There's a story about Jack White that pops into my mind whenever things are getting tough at work. I read somewhere that he likes to make things hard for himself when he's on stage. He likes to set his equipment up just a little out of reach. It means he has to strain to get back to the microphone in time for the chorus, and you can hear that tension in his voice. It's what gives him his trademark, strangled tone.
Creative departments are no strangers to tension. Jack White has to construct it, but we're in no short supply of the stuff. Our job is to bring about change. And when we run into obstacles that hinder our ability to bring about this change, it creates tension. How you deal with that tension determines the success of your creative career, and your overall creative fulfillment.

So, no biggie.    

So how do we manage this stressful but necessary evil? How can we ensure that tension doesn't ultimately undermine our creative pursuits... or lead us to become raging alcoholics?
180626_JW_London-74-web.jpgWe can't just give up on having goals. We can't just retreat to a cave, meditate, and accept the world as it is. The very nature of our job requires us to be dissatisfied with the status quo. Without change we are nothing. We need our goals. Without them we wouldn't have our shiny awards or things we can point at in our portfolios at job interviews.

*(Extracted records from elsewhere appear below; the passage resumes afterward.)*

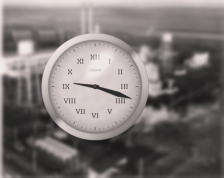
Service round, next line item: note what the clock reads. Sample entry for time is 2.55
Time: 9.18
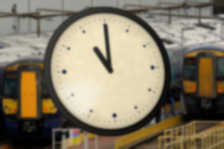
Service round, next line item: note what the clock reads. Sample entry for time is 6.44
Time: 11.00
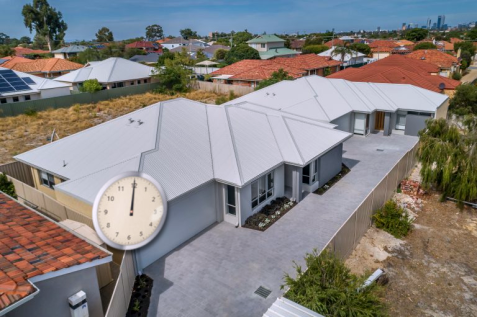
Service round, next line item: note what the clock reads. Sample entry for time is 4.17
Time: 12.00
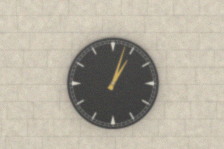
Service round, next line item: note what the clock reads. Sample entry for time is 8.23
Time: 1.03
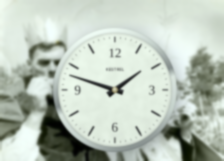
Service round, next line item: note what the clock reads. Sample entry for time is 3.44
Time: 1.48
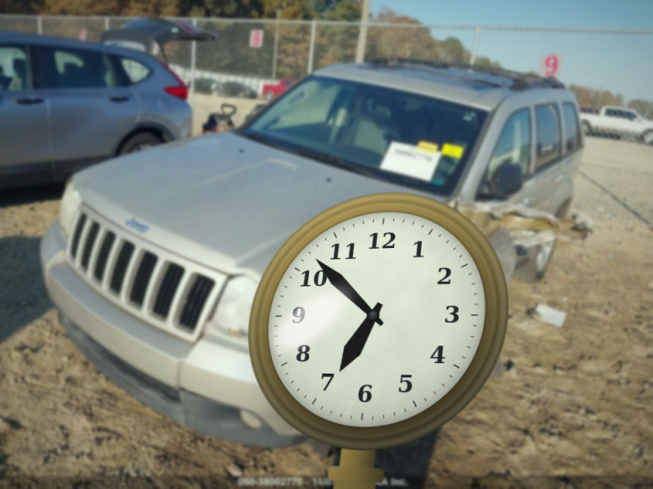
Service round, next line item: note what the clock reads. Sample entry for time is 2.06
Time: 6.52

This creative tension, it seems, is inevitable. But if you're aware of the factors that create it, you can employ strategies to manage it. And when you've got your stress under control, you might just make it through to retirement with your health, family and sanity intact.

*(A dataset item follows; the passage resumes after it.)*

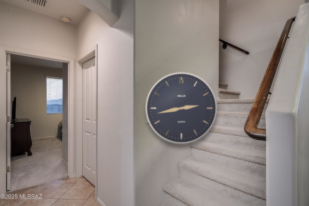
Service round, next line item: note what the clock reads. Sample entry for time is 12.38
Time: 2.43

On the surface it might seem a little strange for an advertising professional to look to Buddhism for answers. How can a religion that is all about accepting the status quo be compatible with an industry that exists solely to burn it to the ground? Well... there's actually a bit of common ground, which can give us some valuable tools when it comes to managing creative tension.

There is an element of play to the creative process that requires you to be totally engrossed in the moment. When we stop focusing on the goals that we've set for our work, and allow ourselves to become completely engrossed in the actual act of creating the work itself, the experience can become almost meditative. People paint and draw for the fun of it. It could even be how you got into this industry in the first place. There's joy at the heart of the simple act of creation that gets drowned out by the louder emotions that placing goals on our work creates.

Eckhart Tolle argues in his best seller "The Power of Now" that all happiness comes from focusing your mind into the present moment, and depowering thoughts of the future and the past. And if you think about it, that kind of makes sense. All the activities that we associate with pleasure are ones that require us to be completely in the moment. Fishing, playing music, surfing, hiking, yoga, sex (if you're doing it right) all focus the mind and offer a reprieve from thoughts of the past or the future.

His theory also explains why drinking makes us happy. Alcohol literally makes your mind less active and therefore makes it easier to keep your thoughts present. It's no surprise that this is the stress management tool of choice for the advertising industry.

The great news is that by understanding all this, you can take more control over your emotional state and avoid becoming one of those jaded creatives who fly off the handle at every single client change.

When you start to feel the stress building, realize that it's probably because you're focusing too much on the outcome of whatever it is that you're doing. Try bringing your mind back to the present by concentrating on the actual task at hand. It doesn't matter if it's constructing a sentence, finding a song for a manifesto rip, or designing a logo... give that task your complete attention. The specifics of the task are actually irrelevant... it's the task's ability to focus you into the moment that brings peace.

This doesn't mean the requirements of your job suddenly vanish, and your goals cease to exist... but sometimes you just need a way to defuse a particularly stressful moment. Or maybe you'd just like to enjoy what you do every day a bit more.

It sounds a little contradictory, but by concentrating less on the outcome of your creativity, and more on the process itself, you'll ultimately have more energy to keep creating, and therefore increase your chances of better creative output and fulfillment.

Advertising can be a stressful game. With so many links in the chain between concept and creation there are a million different hurdles to clear before we can achieve our creative goals. And every single one of those hurdles creates a little bit more tension.

So next time you feel like you're about to blow your top, remember that Jack White would give anything to feel what you're feeling right now. Channel that passion back into the task at hand and lose yourself in the music.


Stress Bunny said:

Wise words! Just the perspective shift I could use right now. Thanks.